On Iran in particular, Trump said this in 2018 by means of explaining his decision to pull out of the Iran nuclear deal: “It is clear to me that we cannot prevent an Iranian nuclear bomb under the decaying and rotten structure of the current agreement.”

On Tuesday, Director of National Intelligence Dan Coats said this: “We do not believe Iran is currently undertaking the key activities we judge necessary to produce a nuclear device.”
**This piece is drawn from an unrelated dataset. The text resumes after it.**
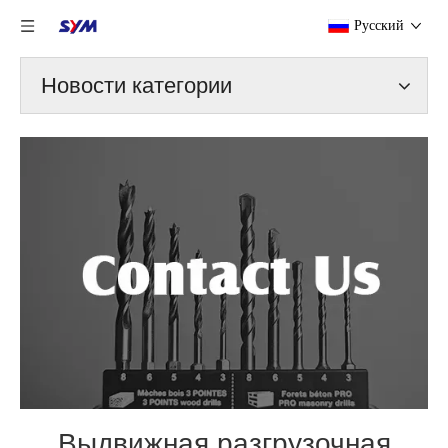
Pусский
Новости категории
Выдвижная разгрузочная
This is, of course, shocking. From Coats to CIA Director Gina Haspel to FBI Director Christopher Wray, Trump picked most of the people who make up the upper echelon of the intelligence community. Presumably he did so because he trusted their judgment and knew that he needed experts in the field whose decades of experience could and would provide him the necessary context to make decisions on massive geopolitical issues.

To then not only disagree with the assessment of those experts – the experts you chose! – but do so publicly (in front of your 50-plus million Twitter followers) simply because their conclusions don’t jibe with your own is absolutely unreal.

But because this is Trump, the surreal has become almost pedestrian. In fact, this isn’t even the first time Trump has thrown intelligence experts under the bus because, well, he doesn’t like what they say.

In an intelligence community assessment dated January 6, 2017, the heads of the CIA, FBI and National Security Agency concluded this:

“We assess Russian President Vladimir Putin ordered an influence campaign in 2016 aimed at the US presidential election. Russia’s goals were to undermine public faith in the US democratic process, denigrate Secretary Clinton, and harm her electability and potential presidency. We further assess Putin and the Russian Government developed a clear preference for President-elect Trump.”

Pretty cut and dry, right? The intelligence community concluded that interference in the 2016 election was directed by Putin and had the clear goal of helping Trump and hurting Hillary Clinton.

And yet, Trump chose not to heed those conclusions because, again, they didn’t fit his feel for what had actually happened.

At a press conference following a summit with Putin in Helsinki, Finland, in 2018 – and with Putin standing at a podium next to him – Trump made his view plain about Russia’s interference campaign: “I hold both countries responsible. I think that the United States has been foolish. I think we’ve all been foolish. … And I think we’re all to blame.”

All to blame!

Later, Trump uncorked this line: “My people came to me, Dan Coats came to me and some others, they said they think it’s Russia. I have President Putin; he just said it’s not Russia. I will say this: I don’t see any reason why it would be.” (He later clarified that what he meant to say was “I don’t see any reason why it wouldn’t be.”

And this one: “So I have great confidence in my intelligence people, but I will tell you that President Putin was extremely strong and powerful in his denial today.”

Remember what we’re talking about here: An attempt by a rival country to influence a presidential election in hopes of electing someone they believed would be better for their interests. And remember why we know that: The US intelligence community concluded it way back in January 2017.

Trump’s belief that he knows more about, well, everything than longtime experts in the field is well-established.

“I know tech better than anyone,” he boasted in a tweet last December.

“I now more about ISIS than the generals do,” he said at an Iowa campaign rally in 2015.

But simply because we know it’s something he does – thinking he’s smarter than anyone based on scant or no evidence – doesn’t make it any less dangerous. Presidents have advisers and experts because no one, no matter how bright they are, can be president and know everything about every subject that comes up in the course of a single day at the White House.

We have a President who doesn’t seem to understand that. And who ignores expert opinions based solely on the fact that they don’t jibe with his own view. All of which is hugely problematic.